But will the end of Iemma and Costa also bring the sell-off of the electricity retailers to an end (and mean a complete victory for the opponents of electricity privatisation)? Powerful pressure is now being brought within the ALP apparatus for a “compromise” solution. Luke Foley himself said on August 29 that “I am confident that we can resolve the issue of electricity policy and once we resolve that there will be complete unity again. The issue of generation is always the one that has attracted the most heat within the Labor Party.”

Similar pressure is coming from senior federal minister Anthony Albanese (a supporter of large-scale private involvement in infrastructure): “I want to see the parliamentary party, as well as the organizational wing of the party, unite in a constructive fashion to move away from any recriminations that have occurred.”

It is not at all clear what the basis of a unity compromise solution might be. Costa's counterattack after losing the battle to sell off the state’s electricity generators was a mini-budget that would push a Jeff Kennett-style wave of privatisation into nearly all other areas of the public sector--ferries, water, Lotto, rail maintenance and lots more. Its message to the NSW union movement was: “You bastards have stopped me privatising electricity generation, so now I´ll privatise the rest.”

On the very day of Iemma and Costa's defeat the ratings agency Standard and Poors (which, unlike its rival Moody's, usually just reflects the NSW treasury line) also announced that it was placing NSW's credit rating "under review". This provoked a sell-off of NSW government debt, increasing the interest repayment burden.

Will new Premier Rees and his new treasurer now try to implement “Costaism without Costa”? Iemma has been at one with his treasurer on the content of electricity privatisation. Indeed, his attack on opposition leader Barry O'Farrell as an "economic vandal" (written in the Sydney Morning Herald when Fairfax journalists were on strike) underlined the message to NSW's appalled corporate elite that Labor in Macquarie Street remains "open for business" despite everything.

### GIVEN INFORMATION
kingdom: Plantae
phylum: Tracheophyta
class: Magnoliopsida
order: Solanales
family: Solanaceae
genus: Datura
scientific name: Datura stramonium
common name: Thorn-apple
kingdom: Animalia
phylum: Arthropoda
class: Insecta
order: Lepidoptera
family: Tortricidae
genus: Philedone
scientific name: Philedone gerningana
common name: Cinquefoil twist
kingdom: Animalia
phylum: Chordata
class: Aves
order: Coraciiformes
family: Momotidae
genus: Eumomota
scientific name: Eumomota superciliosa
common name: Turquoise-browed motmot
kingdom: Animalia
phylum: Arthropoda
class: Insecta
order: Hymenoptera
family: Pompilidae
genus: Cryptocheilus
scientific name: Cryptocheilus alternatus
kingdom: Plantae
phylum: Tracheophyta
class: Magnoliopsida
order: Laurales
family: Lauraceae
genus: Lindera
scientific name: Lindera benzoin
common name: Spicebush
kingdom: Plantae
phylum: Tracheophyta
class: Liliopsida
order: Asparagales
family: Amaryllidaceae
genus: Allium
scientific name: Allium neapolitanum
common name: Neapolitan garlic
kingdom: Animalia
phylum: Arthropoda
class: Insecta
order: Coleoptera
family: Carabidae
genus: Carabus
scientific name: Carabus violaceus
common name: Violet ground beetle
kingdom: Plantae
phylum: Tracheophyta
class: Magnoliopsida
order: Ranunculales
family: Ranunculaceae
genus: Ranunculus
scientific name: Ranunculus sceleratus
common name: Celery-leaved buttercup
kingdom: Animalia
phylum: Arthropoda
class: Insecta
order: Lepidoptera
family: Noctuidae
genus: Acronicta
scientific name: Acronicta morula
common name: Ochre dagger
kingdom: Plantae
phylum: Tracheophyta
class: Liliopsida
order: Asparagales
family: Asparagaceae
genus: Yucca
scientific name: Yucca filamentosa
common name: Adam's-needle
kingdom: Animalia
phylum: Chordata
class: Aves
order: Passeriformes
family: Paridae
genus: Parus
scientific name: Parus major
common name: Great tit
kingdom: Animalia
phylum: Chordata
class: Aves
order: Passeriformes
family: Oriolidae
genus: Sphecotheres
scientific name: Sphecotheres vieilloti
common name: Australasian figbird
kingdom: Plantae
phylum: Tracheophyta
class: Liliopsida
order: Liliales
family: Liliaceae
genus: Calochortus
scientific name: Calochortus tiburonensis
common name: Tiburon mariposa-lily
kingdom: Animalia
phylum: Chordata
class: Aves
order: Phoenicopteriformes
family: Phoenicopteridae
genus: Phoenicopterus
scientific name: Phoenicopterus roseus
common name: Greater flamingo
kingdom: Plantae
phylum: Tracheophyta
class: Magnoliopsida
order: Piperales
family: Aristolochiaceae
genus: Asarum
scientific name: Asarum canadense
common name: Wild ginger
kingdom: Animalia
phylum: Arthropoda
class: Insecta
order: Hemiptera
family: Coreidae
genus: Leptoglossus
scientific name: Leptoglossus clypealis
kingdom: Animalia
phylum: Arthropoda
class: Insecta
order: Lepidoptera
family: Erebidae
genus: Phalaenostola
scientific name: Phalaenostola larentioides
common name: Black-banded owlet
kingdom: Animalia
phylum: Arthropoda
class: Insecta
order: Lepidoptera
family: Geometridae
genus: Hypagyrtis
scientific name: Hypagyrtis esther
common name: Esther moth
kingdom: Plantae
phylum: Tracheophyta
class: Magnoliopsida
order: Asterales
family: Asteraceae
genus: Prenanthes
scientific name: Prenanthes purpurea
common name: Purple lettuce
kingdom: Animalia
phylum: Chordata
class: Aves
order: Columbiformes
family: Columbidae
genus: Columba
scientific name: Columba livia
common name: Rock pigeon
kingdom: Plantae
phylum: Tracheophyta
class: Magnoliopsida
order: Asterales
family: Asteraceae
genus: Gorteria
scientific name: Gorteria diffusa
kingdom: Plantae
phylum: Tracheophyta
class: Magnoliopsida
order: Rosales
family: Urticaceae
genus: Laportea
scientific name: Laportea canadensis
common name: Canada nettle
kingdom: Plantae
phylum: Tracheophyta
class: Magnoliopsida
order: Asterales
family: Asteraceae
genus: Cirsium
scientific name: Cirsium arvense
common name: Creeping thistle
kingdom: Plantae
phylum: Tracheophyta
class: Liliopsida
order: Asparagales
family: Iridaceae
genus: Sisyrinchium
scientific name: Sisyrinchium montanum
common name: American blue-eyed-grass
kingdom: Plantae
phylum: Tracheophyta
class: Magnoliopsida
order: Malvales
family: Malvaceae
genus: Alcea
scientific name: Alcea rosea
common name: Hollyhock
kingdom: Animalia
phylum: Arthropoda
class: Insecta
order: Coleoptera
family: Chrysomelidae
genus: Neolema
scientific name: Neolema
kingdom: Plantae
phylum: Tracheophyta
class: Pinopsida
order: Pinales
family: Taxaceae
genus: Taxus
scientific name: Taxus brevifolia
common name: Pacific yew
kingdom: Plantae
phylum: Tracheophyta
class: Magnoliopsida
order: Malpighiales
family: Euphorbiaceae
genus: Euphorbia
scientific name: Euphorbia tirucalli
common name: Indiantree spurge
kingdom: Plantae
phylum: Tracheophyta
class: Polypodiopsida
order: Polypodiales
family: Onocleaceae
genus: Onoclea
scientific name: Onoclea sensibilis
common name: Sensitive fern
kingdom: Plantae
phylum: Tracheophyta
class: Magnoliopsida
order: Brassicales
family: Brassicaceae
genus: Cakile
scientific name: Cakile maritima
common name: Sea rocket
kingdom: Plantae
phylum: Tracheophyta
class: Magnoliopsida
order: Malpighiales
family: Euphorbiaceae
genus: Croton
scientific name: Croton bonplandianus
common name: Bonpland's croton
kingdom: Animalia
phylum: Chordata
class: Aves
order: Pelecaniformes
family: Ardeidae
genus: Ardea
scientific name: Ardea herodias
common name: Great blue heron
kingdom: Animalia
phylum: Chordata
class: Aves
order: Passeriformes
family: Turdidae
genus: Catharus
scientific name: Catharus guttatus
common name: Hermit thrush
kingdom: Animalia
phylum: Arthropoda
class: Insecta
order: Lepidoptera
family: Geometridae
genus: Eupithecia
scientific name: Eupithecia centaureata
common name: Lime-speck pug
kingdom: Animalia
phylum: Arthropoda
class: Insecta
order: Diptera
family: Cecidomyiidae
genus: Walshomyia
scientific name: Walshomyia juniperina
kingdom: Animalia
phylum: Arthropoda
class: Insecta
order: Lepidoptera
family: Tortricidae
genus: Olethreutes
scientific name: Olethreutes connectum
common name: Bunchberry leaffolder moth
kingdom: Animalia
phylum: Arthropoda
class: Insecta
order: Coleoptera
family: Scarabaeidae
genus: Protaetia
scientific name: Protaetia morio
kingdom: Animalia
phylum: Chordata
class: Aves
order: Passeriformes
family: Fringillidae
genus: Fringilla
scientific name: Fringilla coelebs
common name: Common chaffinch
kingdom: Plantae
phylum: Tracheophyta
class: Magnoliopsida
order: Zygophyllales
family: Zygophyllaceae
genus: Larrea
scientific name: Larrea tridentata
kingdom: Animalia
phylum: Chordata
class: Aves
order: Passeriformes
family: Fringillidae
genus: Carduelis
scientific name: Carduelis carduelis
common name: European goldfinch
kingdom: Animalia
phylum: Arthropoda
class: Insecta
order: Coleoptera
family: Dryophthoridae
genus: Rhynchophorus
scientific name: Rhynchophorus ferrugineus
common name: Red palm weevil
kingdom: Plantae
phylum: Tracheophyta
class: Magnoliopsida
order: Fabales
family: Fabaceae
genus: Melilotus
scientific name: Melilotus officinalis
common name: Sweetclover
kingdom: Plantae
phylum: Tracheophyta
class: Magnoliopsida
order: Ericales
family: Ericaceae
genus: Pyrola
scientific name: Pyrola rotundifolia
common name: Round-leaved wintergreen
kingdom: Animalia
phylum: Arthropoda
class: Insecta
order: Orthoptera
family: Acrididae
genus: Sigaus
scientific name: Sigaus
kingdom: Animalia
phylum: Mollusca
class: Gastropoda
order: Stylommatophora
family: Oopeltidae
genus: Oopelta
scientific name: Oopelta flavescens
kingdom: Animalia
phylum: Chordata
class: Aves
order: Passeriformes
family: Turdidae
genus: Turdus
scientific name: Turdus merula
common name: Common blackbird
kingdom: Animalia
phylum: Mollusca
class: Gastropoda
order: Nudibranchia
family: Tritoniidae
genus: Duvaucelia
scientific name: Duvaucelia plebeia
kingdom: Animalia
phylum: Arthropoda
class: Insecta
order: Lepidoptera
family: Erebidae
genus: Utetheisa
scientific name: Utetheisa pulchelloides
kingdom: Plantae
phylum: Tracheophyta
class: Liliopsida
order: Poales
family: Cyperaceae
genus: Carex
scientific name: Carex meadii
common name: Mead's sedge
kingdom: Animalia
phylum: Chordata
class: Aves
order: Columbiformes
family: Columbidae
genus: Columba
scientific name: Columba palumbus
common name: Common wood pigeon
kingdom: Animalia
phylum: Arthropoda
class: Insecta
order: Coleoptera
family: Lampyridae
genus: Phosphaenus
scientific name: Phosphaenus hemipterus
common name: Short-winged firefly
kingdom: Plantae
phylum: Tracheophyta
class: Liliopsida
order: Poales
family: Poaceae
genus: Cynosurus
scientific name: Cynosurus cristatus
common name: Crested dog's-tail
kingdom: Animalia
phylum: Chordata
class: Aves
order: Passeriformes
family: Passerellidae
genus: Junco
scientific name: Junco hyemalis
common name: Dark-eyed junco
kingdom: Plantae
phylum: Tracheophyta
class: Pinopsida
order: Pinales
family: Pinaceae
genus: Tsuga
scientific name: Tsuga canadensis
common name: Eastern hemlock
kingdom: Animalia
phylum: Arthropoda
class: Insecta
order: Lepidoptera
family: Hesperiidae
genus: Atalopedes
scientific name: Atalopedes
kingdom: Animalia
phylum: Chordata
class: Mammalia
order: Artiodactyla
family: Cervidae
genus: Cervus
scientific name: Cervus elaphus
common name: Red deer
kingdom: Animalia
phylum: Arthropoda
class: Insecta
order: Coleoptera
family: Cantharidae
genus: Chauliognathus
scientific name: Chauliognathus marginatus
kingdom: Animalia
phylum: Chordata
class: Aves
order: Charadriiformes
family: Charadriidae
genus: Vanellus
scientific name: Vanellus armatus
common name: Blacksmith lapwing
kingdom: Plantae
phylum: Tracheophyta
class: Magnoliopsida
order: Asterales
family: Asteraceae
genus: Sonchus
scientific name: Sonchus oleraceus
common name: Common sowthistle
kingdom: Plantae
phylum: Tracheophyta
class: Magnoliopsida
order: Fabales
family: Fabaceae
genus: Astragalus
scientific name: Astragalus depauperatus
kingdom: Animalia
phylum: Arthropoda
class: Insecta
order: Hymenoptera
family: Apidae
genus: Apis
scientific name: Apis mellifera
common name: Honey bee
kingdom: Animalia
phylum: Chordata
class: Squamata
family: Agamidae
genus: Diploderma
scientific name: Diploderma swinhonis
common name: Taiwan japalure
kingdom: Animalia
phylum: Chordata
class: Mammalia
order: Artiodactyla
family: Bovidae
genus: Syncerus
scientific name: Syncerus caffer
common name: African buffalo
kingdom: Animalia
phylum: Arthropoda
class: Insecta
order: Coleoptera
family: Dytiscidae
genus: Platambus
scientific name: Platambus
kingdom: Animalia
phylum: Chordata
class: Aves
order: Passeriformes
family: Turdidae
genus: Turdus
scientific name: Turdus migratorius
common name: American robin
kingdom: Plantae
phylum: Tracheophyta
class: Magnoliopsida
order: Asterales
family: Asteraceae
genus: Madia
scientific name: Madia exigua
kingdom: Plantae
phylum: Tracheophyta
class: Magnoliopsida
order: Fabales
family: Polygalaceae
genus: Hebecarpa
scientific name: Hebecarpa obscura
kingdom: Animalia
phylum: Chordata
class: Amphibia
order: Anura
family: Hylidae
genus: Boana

### REQUIREMENTS
Using the passage on NSW electricity privatisation above the items, decide whether each statement below agrees with it. Answer yes or no for each, and quote the words from the passage that settle it. (a) Luke Foley said generation is the issue that has attracted the most heat within the Labor Party. (b) Anthony Albanese is described as an opponent of private involvement in infrastructure. (c) The Standard and Poors announcement set off a sell-off of NSW government debt.

### TASK RESULT
(a) Yes: "The issue of generation is always the one that has attracted the most heat within the Labor Party."
(b) No: "a supporter of large-scale private involvement in infrastructure"
(c) Yes: "This provoked a sell-off of NSW government debt, increasing the interest repayment burden."